Directions
All the entries need to be quoted exactly, apart from the pictures, which you should drop.

(Page-level text extractions)
::::::::::

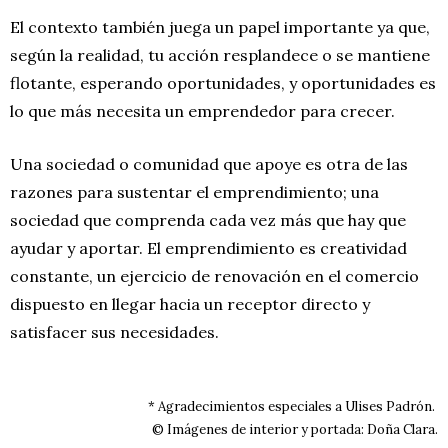
El contexto también juega un papel importante ya que,
según la realidad, tu acción resplandece o se mantiene
flotante, esperando oportunidades, y oportunidades es
lo que más necesita un emprendedor para crecer.
Una sociedad o comunidad que apoye es otra de las
razones para sustentar el emprendimiento; una
sociedad que comprenda cada vez más que hay que
ayudar y aportar. El emprendimiento es creatividad
constante, un ejercicio de renovación en el comercio
dispuesto en llegar hacia un receptor directo y
satisfacer sus necesidades.
* Agradecimientos especiales a Ulises Padrón.
© Imágenes de interior y portada: Doña Clara.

::::::::::

Solution
El contexto también juega un papel importante ya que,
según la realidad, tu acción resplandece o se mantiene
flotante, esperando oportunidades, y oportunidades es
lo que más necesita un emprendedor para crecer.
Una sociedad o comunidad que apoye es otra de las
razones para sustentar el emprendimiento; una
sociedad que comprenda cada vez más que hay que
ayudar y aportar. El emprendimiento es creatividad
constante, un ejercicio de renovación en el comercio
dispuesto en llegar hacia un receptor directo y
satisfacer sus necesidades.
* Agradecimientos especiales a Ulises Padrón.
© Imágenes de interior y portada: Doña Clara.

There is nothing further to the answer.